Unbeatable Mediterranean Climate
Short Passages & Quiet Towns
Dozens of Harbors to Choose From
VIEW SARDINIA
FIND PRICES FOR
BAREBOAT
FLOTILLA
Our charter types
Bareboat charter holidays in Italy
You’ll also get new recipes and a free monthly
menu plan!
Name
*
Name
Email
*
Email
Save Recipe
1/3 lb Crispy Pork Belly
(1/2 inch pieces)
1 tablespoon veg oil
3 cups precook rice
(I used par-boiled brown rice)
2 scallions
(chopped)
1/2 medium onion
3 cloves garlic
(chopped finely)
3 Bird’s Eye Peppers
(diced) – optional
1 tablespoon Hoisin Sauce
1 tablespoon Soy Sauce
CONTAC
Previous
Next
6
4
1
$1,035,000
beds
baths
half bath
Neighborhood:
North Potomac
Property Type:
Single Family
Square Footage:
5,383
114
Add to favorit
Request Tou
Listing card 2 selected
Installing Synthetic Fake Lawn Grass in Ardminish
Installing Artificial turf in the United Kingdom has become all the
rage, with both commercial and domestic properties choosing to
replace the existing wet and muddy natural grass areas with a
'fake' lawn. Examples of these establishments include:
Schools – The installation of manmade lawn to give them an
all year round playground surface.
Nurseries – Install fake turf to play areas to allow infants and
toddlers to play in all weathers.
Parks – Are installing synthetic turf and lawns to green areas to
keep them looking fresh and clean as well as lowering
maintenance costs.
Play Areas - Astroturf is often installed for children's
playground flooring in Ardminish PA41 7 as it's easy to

= = = = =

▶ ACTION ITEM
Reproduce verbatim only this range: the first line of the material through the line that contains "lawn. Examples of", inclusive.

▶ SOLUTION FOR THIS EXERCISE
Unbeatable Mediterranean Climate
Short Passages & Quiet Towns
Dozens of Harbors to Choose From
VIEW SARDINIA
FIND PRICES FOR
BAREBOAT
FLOTILLA
Our charter types
Bareboat charter holidays in Italy
You’ll also get new recipes and a free monthly
menu plan!
Name
*
Name
Email
*
Email
Save Recipe
1/3 lb Crispy Pork Belly
(1/2 inch pieces)
1 tablespoon veg oil
3 cups precook rice
(I used par-boiled brown rice)
2 scallions
(chopped)
1/2 medium onion
3 cloves garlic
(chopped finely)
3 Bird’s Eye Peppers
(diced) – optional
1 tablespoon Hoisin Sauce
1 tablespoon Soy Sauce
CONTAC
Previous
Next
6
4
1
$1,035,000
beds
baths
half bath
Neighborhood:
North Potomac
Property Type:
Single Family
Square Footage:
5,383
114
Add to favorit
Request Tou
Listing card 2 selected
Installing Synthetic Fake Lawn Grass in Ardminish
Installing Artificial turf in the United Kingdom has become all the
rage, with both commercial and domestic properties choosing to
replace the existing wet and muddy natural grass areas with a
'fake' lawn. Examples of these establishments include:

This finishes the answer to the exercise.